(Reading text Opens)
19.16 Set Cover Approximation
Set Cover is the canonical greedy approximation problem.
19.16 Set Cover Approximation
Set Cover is the canonical greedy approximation problem. It is easy to describe, appears in many practical systems, and has a clean logarithmic approximation guarantee. If you understand Set Cover, you understand the basic shape of many approximation algorithms: choose the best local move, compare that move to what an optimal solution must accomplish, and accumulate a global bound.
The problem is computationally hard in general, so exact algorithms do not scale well. The greedy algorithm is simple, fast, and provably close to optimal.
Problem
You are given a universe of elements:
U = {1, 2, 3, 4, 5, 6, 7, 8}
and a collection of subsets:
S1 = {1, 2, 3}
S2 = {2, 4, 5}
S3 = {3, 6}
S4 = {4, 5, 6, 7}
S5 = {7, 8}
S6 = {1, 8}
Choose as few subsets as possible so that every element in U is covered.
One valid cover is:
S1, S4, S5
because:
S1 ∪ S4 ∪ S5 = {1,2,3,4,5,6,7,8}
The optimization goal is to minimize the number of chosen sets.
(Reading text Closes)
Your tasks>
A – Quote the Set Cover section above word for word, starting at "The problem is" and ending at "close to optimal.".
B – According to the Set Cover section above, which three subsets form the valid cover given in the example?
C – Write the next part of the Set Cover section above, picking up after its last sentence.
(Collected data Opens)
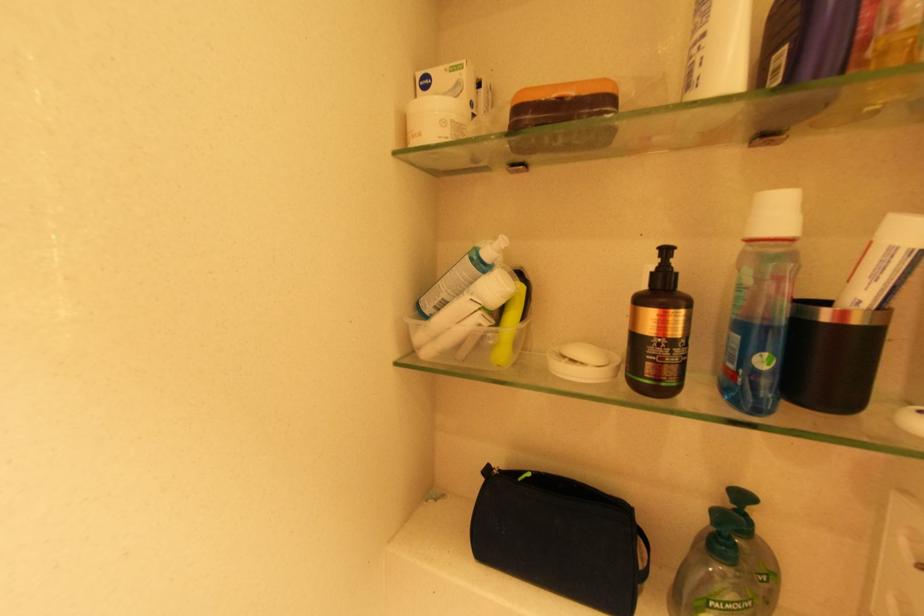
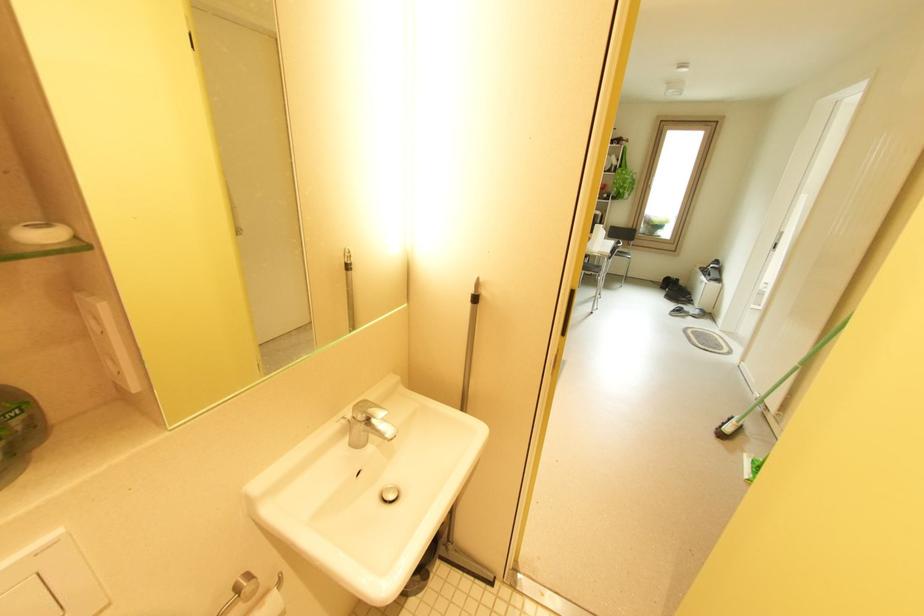
The images are taken continuously from a first-person perspective. In which direction is your viewpoint rotating?

The camera's rotation is toward right-down.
(Collected data Closes)
Answers to the exercise>
A –
The problem is computationally hard in general, so exact algorithms do not scale well. The greedy algorithm is simple, fast, and provably close to optimal.

B – S1, S4 and S5

C –
Exact Search
A brute-force solver tries every combination of sets.
from itertools import combinations
def exact_set_cover(
universe: set[int],
sets: list[set[int]],
) -> list[set[int]] | None:
for size in range(1, len(sets) + 1):
for candidate in combinations(sets, size):
covered = set().union(*candidate)
if covered >= universe:
return list(candidate)
return None
This is useful for testing small cases. It is not a scalable algorithm.
The number of possible subsets of the collection is:
2^m
where m is the number of available sets.
Greedy Solution
The greedy algorithm repeatedly chooses the set that covers the largest number of still-uncovered elements.
def greedy_set_cover(
universe: set[int],
sets: list[set[int]],
) -> list[set[int]]:
uncovered = set(universe)
chosen: list[set[int]] = []
while uncovered:
best = max(
sets,
key=lambda s: len(s & uncovered),
)
newly_covered = best & uncovered
if not newly_covered:
raise ValueError("universe cannot be covered by the provided sets")
chosen.append(best)
uncovered -= best
return chosen
Example:
universe = {1, 2, 3, 4, 5, 6, 7, 8}
sets = [
{1, 2, 3},
{2, 4, 5},
{3, 6},
{4, 5, 6, 7},
{7, 8},
{1, 8},
]
cover = greedy_set_cover(universe, sets)
print(cover)
Possible output:
[{4, 5, 6, 7}, {1, 2, 3}, {7, 8}]
The exact selected sets may depend on tie-breaking.
Step-by-Step Execution
Start:
Uncovered = {1,2,3,4,5,6,7,8}
Set S4 covers four uncovered elements:
{4,5,6,7}
Choose S4.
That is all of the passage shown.